- _Teks Bacaan_:

------------------------------------

Setiap pagi, sebelum matahari terbit, Wina sudah bangun. Dapur masih gelap, hawa dingin terasa menusuk, tapi tangannya sigap menyiapkan sarapan. Ia memastikan semuanya siap sebelum majikannya bangun. Tak ada jeda. Waktu makannya hanya 30 menit, itupun dalam pengawasan. Jangan sampai terlihat bersantai. Jangan sampai terlihat lelah.
“Saya makan buru-buru, takut dimarahi karena dianggap malas,” kenangnya.
Wina masih remaja ketika meninggalkan kampung halamannya di Manonjaya, Tasikmalaya. Tahun 1997, di usia 14 tahun, ia mulai bekerja sebagai Pekerja Rumah Tangga (PRT). Hanya tamat SMP, tanpa banyak pilihan, ia harus bekerja. Setahun di kampung, lalu merantau ke Hongkong sebagai Tenaga Kerja Indonesia (TKI). Sejak itu, hidupnya berpindah-pindah dari satu rumah ke rumah lain. Awal-awal di luar negeri penuh ketakutan.
“Di Hongkong, saya kerja nyaris 24 jam. Bangun subuh, tidur lewat tengah malam. Bos galak, nggak ada waktu istirahat. Saya takut, karena ini bukan negara saya,” katanya.
Tak Ada Akhir untuk Pekerjaan
Setiap hari ia mengurus rumah, memasak, mencuci, mengasuh anak. Beban kerja terus bertambah. Jika satu pekerjaan selesai, selalu ada tugas baru.
Beban kerja Wina tak pernah habis. Setiap ia merasa sudah menyelesaikan tugas, ada saja yang baru. Waktu istirahat pun hampir tak ada.
Hari libur? Itu hanya formalitas. “Saya nggak tahu harus ke mana. Majikan juga melarang saya bergaul dengan orang lain,” katanya.
Setelah menikah pada 2007, Wina mencoba berhenti bekerja. Tapi kebutuhan hidup memaksanya kembali. Pernah, dalam sehari, ia bekerja di empat rumah berbeda, berpindah dari satu ke yang lain.
Saat hamil anak kedua, ia masih bekerja. Perutnya membesar, tapi ia tetap mengepel lantai dan menggendong bayinya yang masih merah. “Saya bersih-bersih di satu rumah, lanjut ke rumah lain. Begitu terus,” katanya.
Gajinya? “Ada yang cuma Rp300 ribu per bulan, paling besar Rp800 ribu.”
Pindah dari rumah ke rumah. Tapi ada satu hal yang tak berubah: kelelahan.
“PRT kayak saya kerja 24 jam. Tiap dipanggil, harus siap. Sopir aja kerjanya cuma nyetir, banyak nunggu, tapi gajinya lebih gede,” ujarnya.

------------------------------------

- _Kutipan Data_:
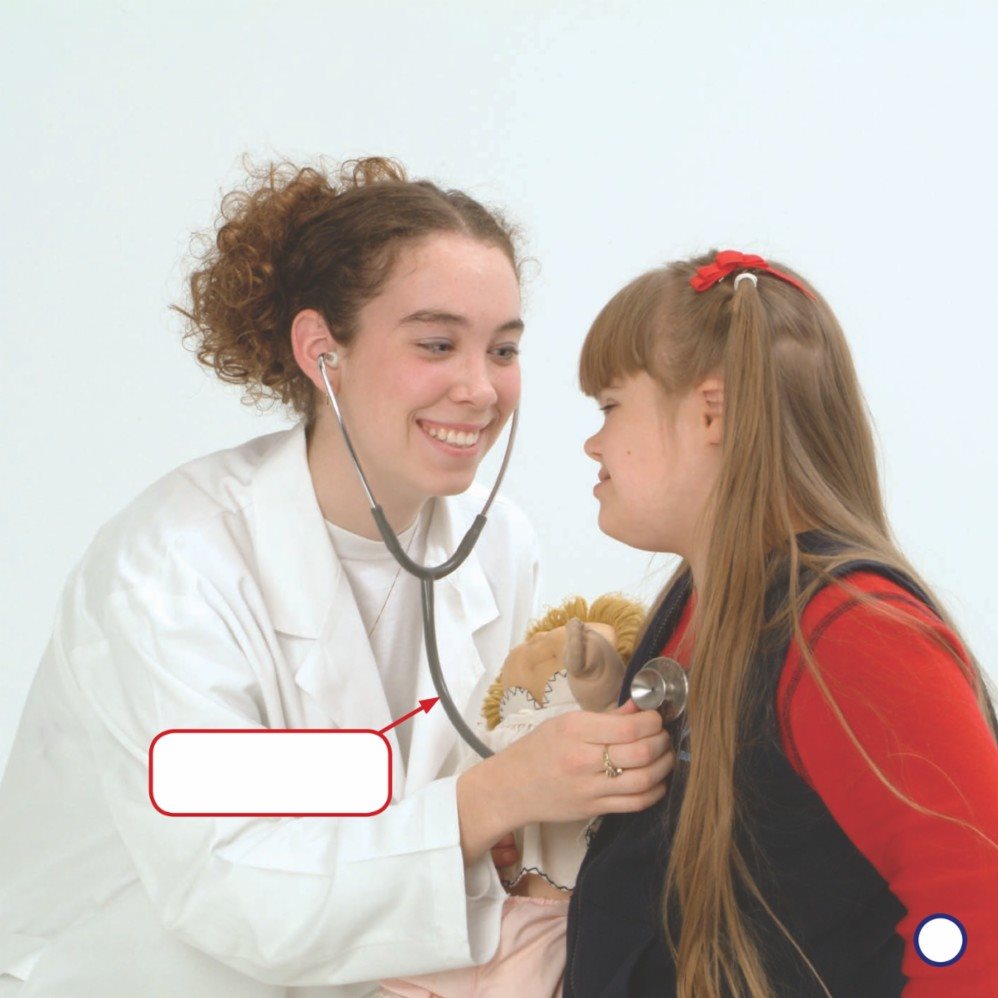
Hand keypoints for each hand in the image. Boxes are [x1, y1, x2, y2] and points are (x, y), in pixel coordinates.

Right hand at [457, 700, 672, 864]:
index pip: (628, 727)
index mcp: (574, 731)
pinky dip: (654, 791)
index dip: (652, 722)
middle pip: (640, 752)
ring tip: (665, 755)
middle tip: (664, 735)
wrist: (510, 788)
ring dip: (663, 766)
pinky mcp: (594, 810)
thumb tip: (638, 708)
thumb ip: (605, 717)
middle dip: (662, 742)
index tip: (656, 718)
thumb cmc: (536, 750)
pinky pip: (635, 804)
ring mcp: (589, 789)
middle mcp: (582, 760)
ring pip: (643, 779)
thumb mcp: (564, 723)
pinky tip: (657, 781)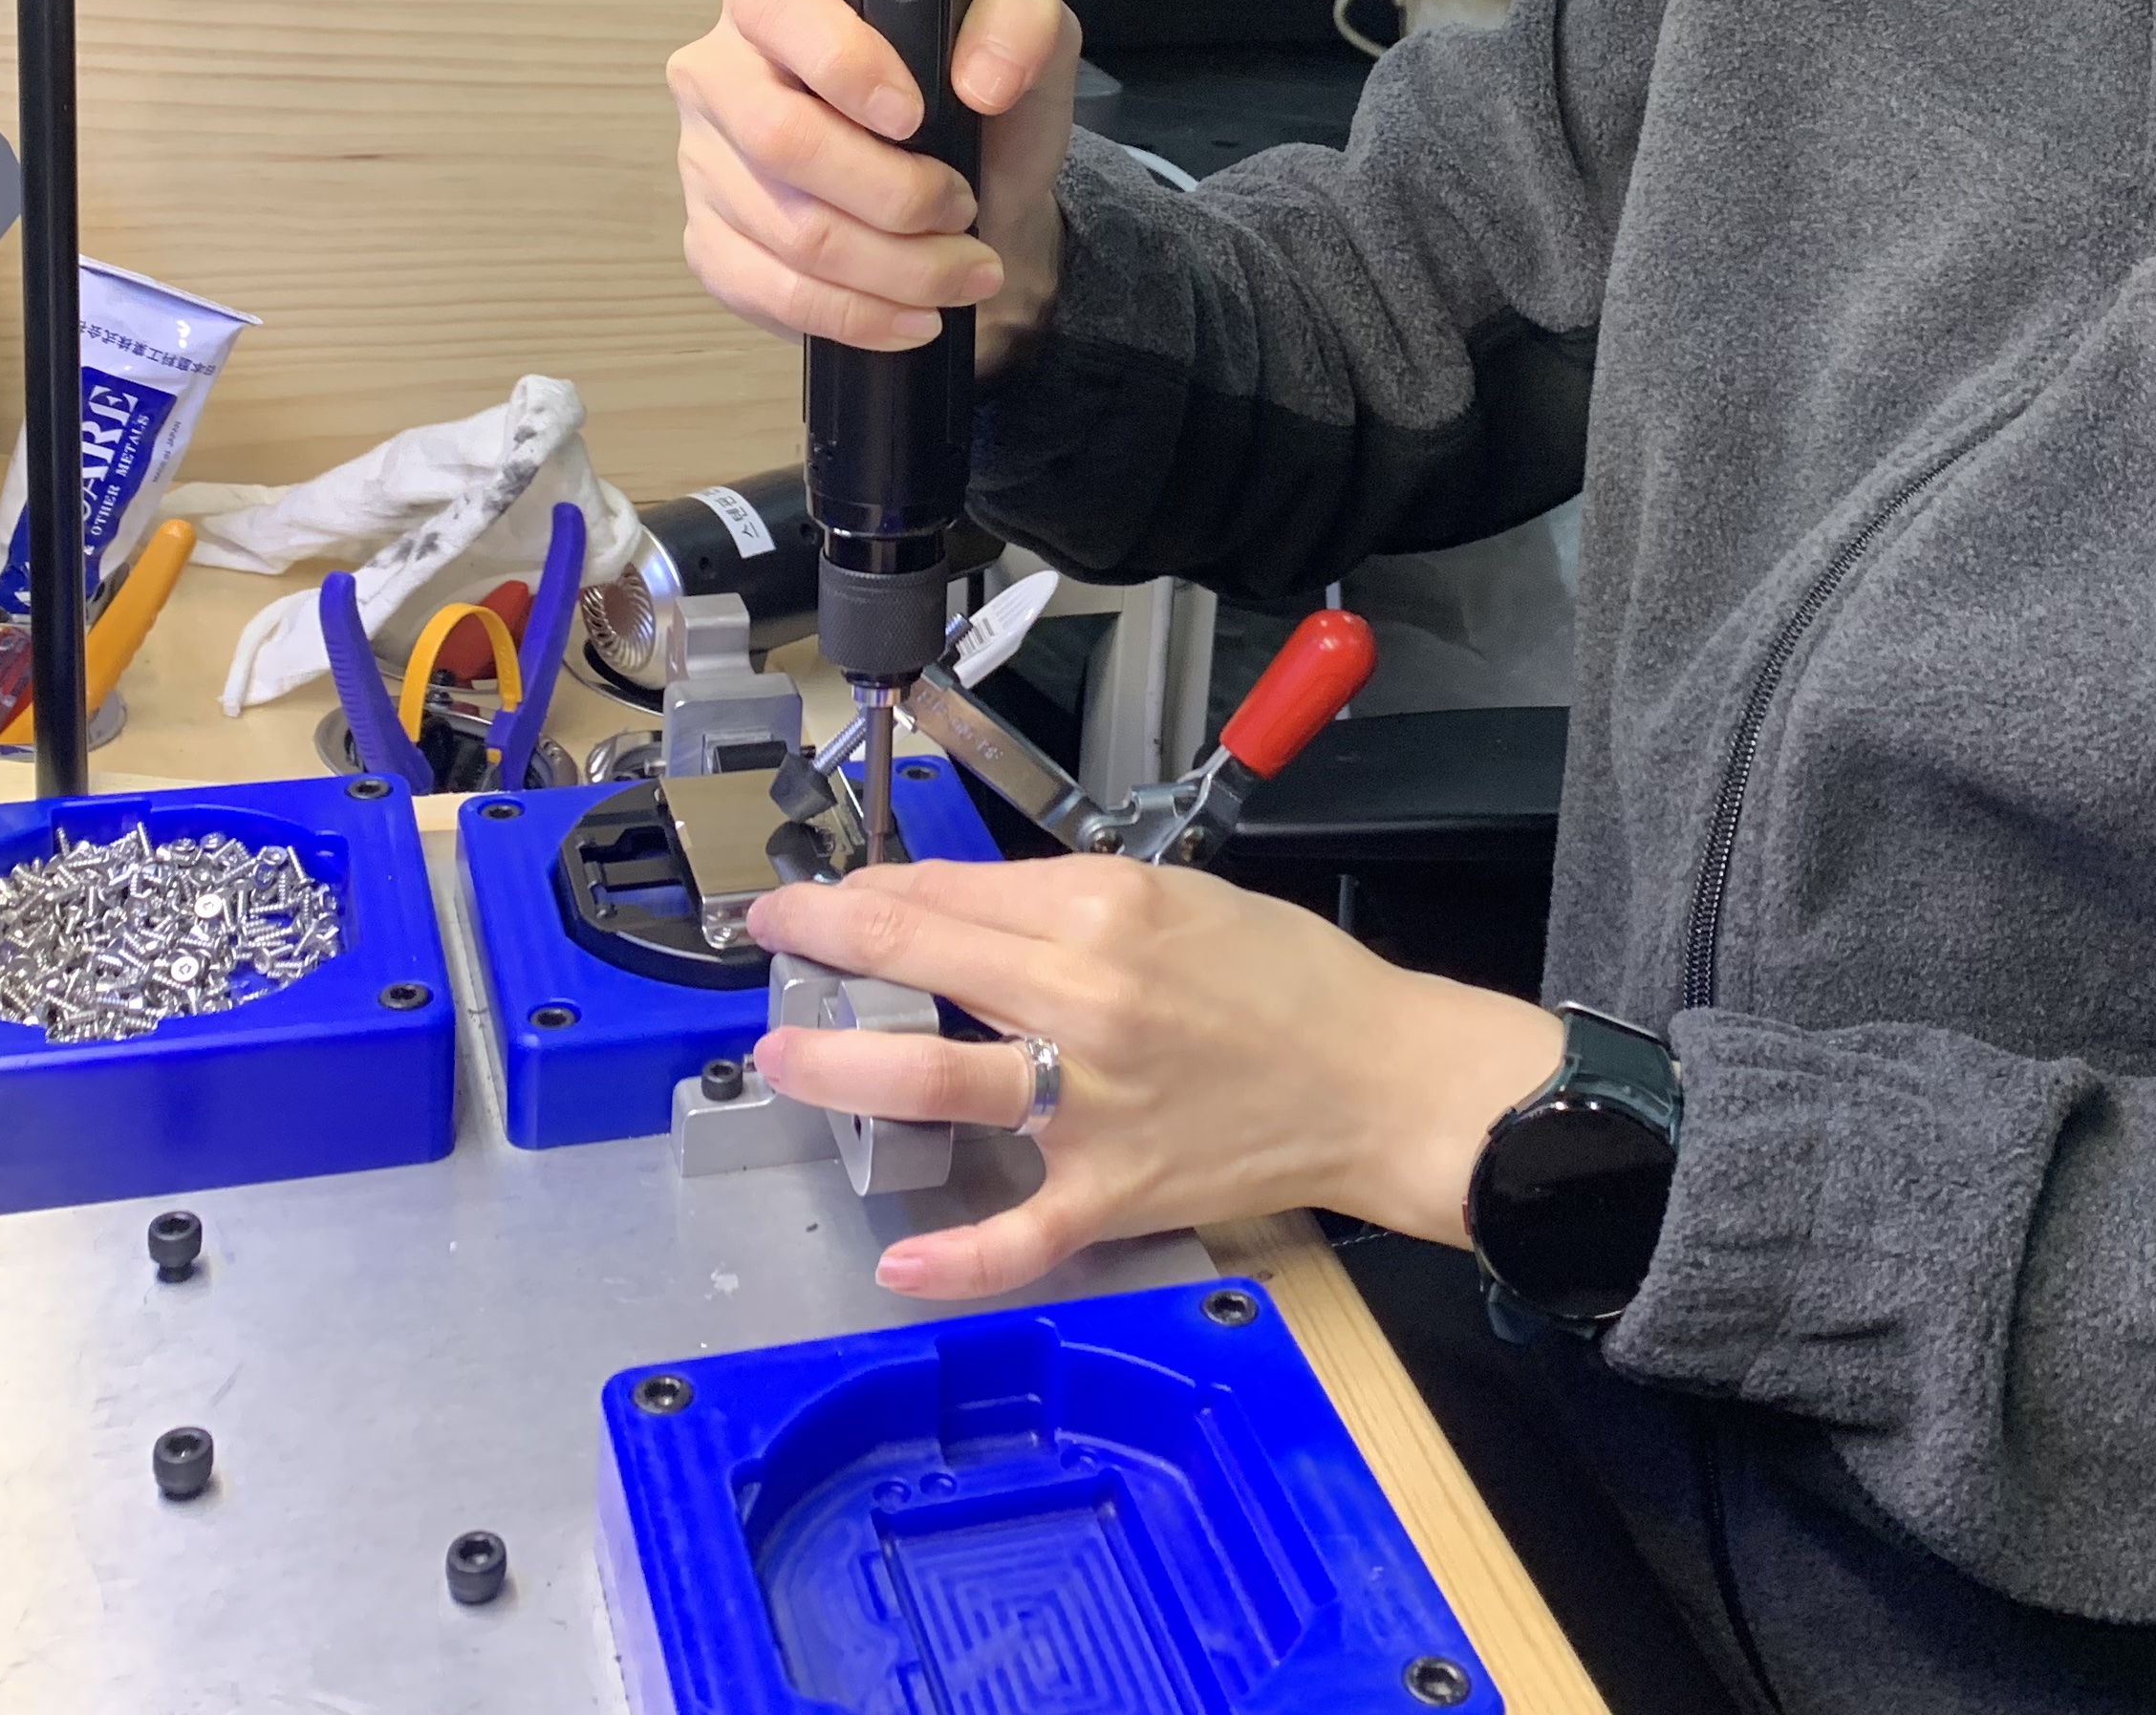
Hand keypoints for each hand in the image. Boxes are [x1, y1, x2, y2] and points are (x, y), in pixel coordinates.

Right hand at [668, 0, 1077, 375]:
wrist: (972, 207)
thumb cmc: (979, 113)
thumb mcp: (1025, 42)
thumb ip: (1020, 23)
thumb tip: (982, 80)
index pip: (776, 6)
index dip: (844, 64)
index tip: (914, 116)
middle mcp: (722, 71)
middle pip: (781, 138)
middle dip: (894, 193)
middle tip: (961, 207)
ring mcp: (706, 163)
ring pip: (791, 230)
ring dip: (897, 266)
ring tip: (963, 269)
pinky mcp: (710, 244)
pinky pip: (773, 293)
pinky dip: (859, 315)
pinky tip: (912, 314)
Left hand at [745, 855, 1565, 1300]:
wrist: (1382, 1078)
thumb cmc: (1289, 982)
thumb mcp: (1179, 894)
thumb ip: (1066, 898)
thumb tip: (958, 902)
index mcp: (1104, 912)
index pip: (949, 891)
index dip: (866, 889)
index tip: (824, 894)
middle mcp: (1084, 1001)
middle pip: (921, 956)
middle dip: (826, 941)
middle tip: (773, 940)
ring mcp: (1090, 1104)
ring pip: (937, 1079)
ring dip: (842, 1065)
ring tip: (781, 1058)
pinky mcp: (1113, 1191)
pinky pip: (1022, 1234)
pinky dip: (958, 1259)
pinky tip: (899, 1265)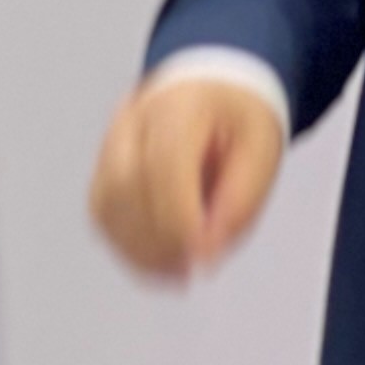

------------------------------------

- _Daftar Tugas_:
a. Menurut teks tentang Wina, pada usia berapa ia mulai bekerja sebagai Pekerja Rumah Tangga?
b. Tolong lanjutkan teks tentang Wina sebagai pekerja rumah tangga, dimulai setelah kalimat terakhirnya.
Catatan-catatan tersebut merupakan bahan tersendiri yang terpisah dari teks.

- _Kunci Jawaban_:
a. 14 tahun.

b.
Namun, yang lebih berat dari kelelahan adalah rasa takut. Di antara pekerjaan yang tak ada habisnya, ada pengalaman yang membuatnya trauma. Suatu hari, majikan laki-lakinya meminta pijatan. Awalnya terlihat biasa saja, sampai ia menyadari permintaan itu berujung kekerasan seksual. Wina kaget, takut, merasa terhina. Tapi ia diam. “Malu. Dan siapa yang akan percaya? Saya hanya pembantu, dia punya uang.” Bertahun-tahun kemudian, kenangan itu masih membekas.
Lama Wina menerima semuanya sebagai ‘nasib.’ Hingga akhirnya, pada 2003, seorang teman mengenalkannya pada JALA PRT, organisasi yang memperjuangkan hak-hak PRT. Awalnya ia ragu.
“Mana ada bantuan hukum gratis?” pikirnya. Tapi perlahan, ia melihat sendiri manfaatnya. Dari sana, ia belajar tentang haknya sebagai pekerja.
Kini, setelah hampir 30 tahun bekerja, Wina lebih berdaya. Ia tetap menjadi PRT, tapi dengan kesadaran bahwa pekerjaannya bernilai. Dengan bantuan JALA PRT, ia berhasil mendapatkan ijazah SMA di usia 41 tahun. Ia juga memperjuangkan hak-hak sesama PRT, termasuk mendapatkan BPJS Ketenagakerjaan.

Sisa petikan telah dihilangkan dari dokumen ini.